The Watts Uprising, referred to as “riots” in the novel, is a motif that appears throughout the narrative and is at the root of the crime Jackie investigates: A police officer murdered four Black kids during the Watts Uprising. With this revelation, the uprising symbolizes a violent time in Los Angeles’s history, both historically and textually: “Those who got stuck in the storm—outsiders and even some long-time residents who should have known better—did not make it home unscathed. They got dragged from cars and beaten, but not a single outsider died” (303).

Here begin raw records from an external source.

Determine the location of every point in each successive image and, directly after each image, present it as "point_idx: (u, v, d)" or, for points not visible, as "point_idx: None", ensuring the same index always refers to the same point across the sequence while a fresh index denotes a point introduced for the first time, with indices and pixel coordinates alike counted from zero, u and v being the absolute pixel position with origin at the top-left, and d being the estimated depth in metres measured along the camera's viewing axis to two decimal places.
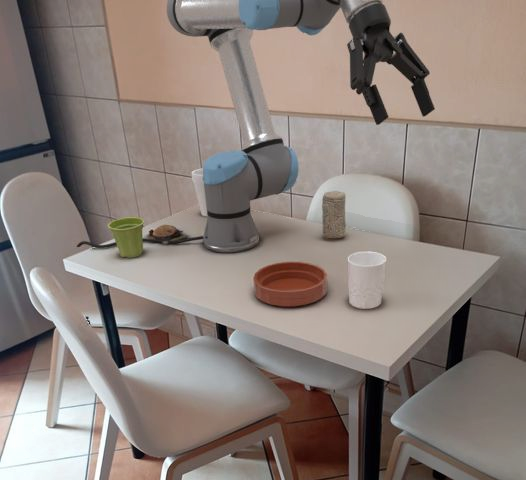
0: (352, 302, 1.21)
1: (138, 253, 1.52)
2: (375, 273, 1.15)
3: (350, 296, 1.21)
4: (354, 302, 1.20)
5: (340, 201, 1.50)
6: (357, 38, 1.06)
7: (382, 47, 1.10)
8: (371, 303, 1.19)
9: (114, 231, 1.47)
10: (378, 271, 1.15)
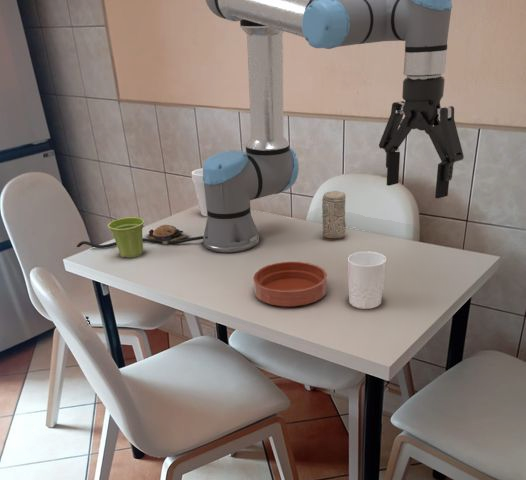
0: (352, 302, 1.21)
1: (138, 253, 1.52)
2: (375, 273, 1.15)
3: (350, 296, 1.21)
4: (354, 302, 1.20)
5: (340, 201, 1.50)
6: None
7: None
8: (371, 303, 1.19)
9: (114, 231, 1.47)
10: (378, 271, 1.15)
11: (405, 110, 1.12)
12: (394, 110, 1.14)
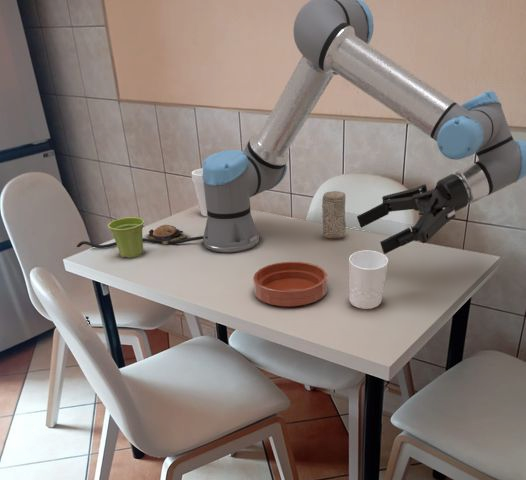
0: (352, 301, 1.21)
1: (138, 253, 1.52)
2: (376, 276, 1.15)
3: (350, 295, 1.21)
4: (354, 302, 1.20)
5: (340, 201, 1.50)
6: None
7: None
8: (371, 304, 1.19)
9: (114, 231, 1.47)
10: (380, 274, 1.15)
11: None
12: (419, 188, 1.26)
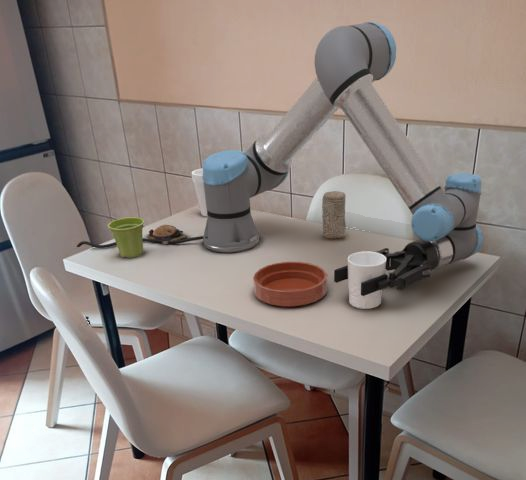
0: (352, 302, 1.21)
1: (138, 253, 1.52)
2: (375, 273, 1.15)
3: (350, 296, 1.21)
4: (354, 302, 1.20)
5: (340, 201, 1.50)
6: None
7: None
8: (371, 303, 1.19)
9: (114, 231, 1.47)
10: (378, 271, 1.15)
11: None
12: (384, 250, 1.28)
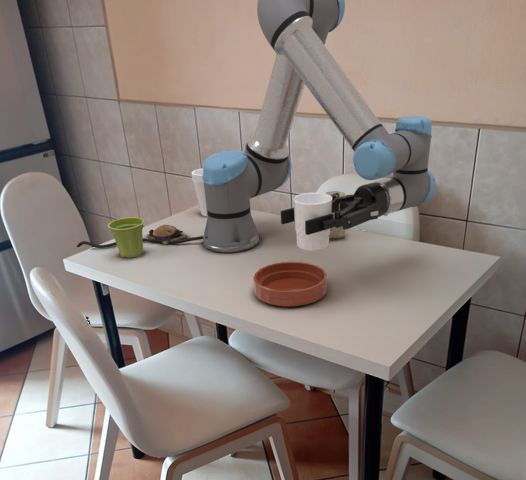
0: (299, 244, 1.19)
1: (138, 253, 1.52)
2: (320, 212, 1.14)
3: (297, 238, 1.19)
4: (301, 244, 1.19)
5: None
6: (374, 218, 1.19)
7: None
8: (318, 244, 1.17)
9: (114, 231, 1.47)
10: (323, 210, 1.14)
11: None
12: (335, 194, 1.26)
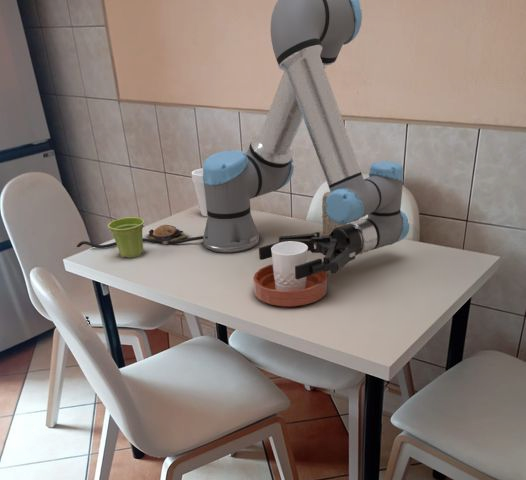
0: None
1: (138, 253, 1.52)
2: (296, 261, 1.21)
3: (275, 284, 1.27)
4: None
5: None
6: None
7: None
8: (294, 290, 1.25)
9: (114, 231, 1.47)
10: (299, 259, 1.21)
11: None
12: (314, 234, 1.34)
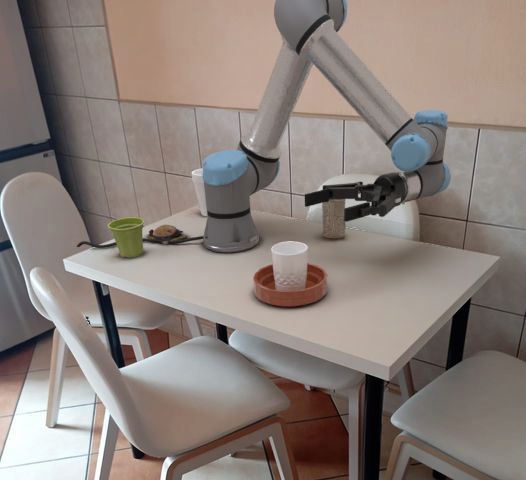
0: None
1: (138, 253, 1.52)
2: (296, 261, 1.21)
3: (275, 284, 1.27)
4: None
5: (340, 201, 1.50)
6: None
7: None
8: (294, 290, 1.25)
9: (114, 231, 1.47)
10: (299, 259, 1.21)
11: None
12: (357, 183, 1.35)
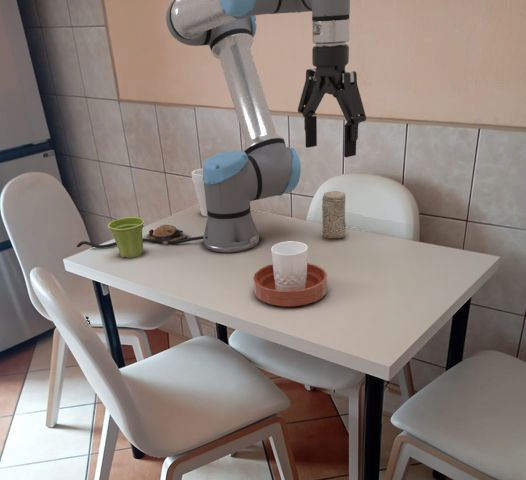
0: None
1: (138, 253, 1.52)
2: (296, 261, 1.21)
3: (275, 284, 1.27)
4: None
5: (340, 201, 1.50)
6: (306, 73, 1.24)
7: (324, 84, 1.21)
8: (294, 290, 1.25)
9: (114, 231, 1.47)
10: (299, 259, 1.21)
11: None
12: None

The uprising’s destructiveness is the manifestation of the anger and helplessness people of color feel in a country (and city) that systematically keeps them down, developing themes of both The Pervasive Effects of Racism in America and The Drive to Combat Racial Injustice.
“Internment” is a euphemistic term used to describe the concentration camps that the US placed hundreds of thousands of Japanese Americans in during WWII. They are a very real part of America’s history that also make their appearance in the narrative, as the Japanese American characters all carry reminders of this cultural trauma: “During the last week of April, 1942, the Japanese of Los Angeles awoke to find that evacuation orders had sprouted, overnight, from trees and poles all over the city” (107). The mention of these camps serves as another reminder of the racist, discriminatory practices that the US has implemented and participated in, particularly how a white supremacist society responds to those it perceives as “other”:
The Sakais caught people’s glances in the hallways and on the streets. It seemed to them that this fear and hatred was like a huge, invisible cobra that was slowly encircling them, poised over them, waiting to strike (108).
The mention of both these camps and the Watts Uprising helps to tie the two main persecuted races in the narrative—Black and Japanese American people—together in their shared experience of mistreatment by a dominant, authoritative force.
Frank Sakai got his store from Old Man Larabie. The store serves as a welcoming place in Angeles Mesa, a place where people can exist together regardless of race: “Frank took the store and made it his own. It had always been, by accident, a gathering place [....] And Frank encouraged this gathering, enabled it” (121). The store also symbolizes love in the sense of those it’s transferred from and to. Old Man Larabie sold it (at a huge discount) to Frank, who then wanted to pass it to Curtis. The store represents all of Frank’s hopes and dreams for the future and for his son.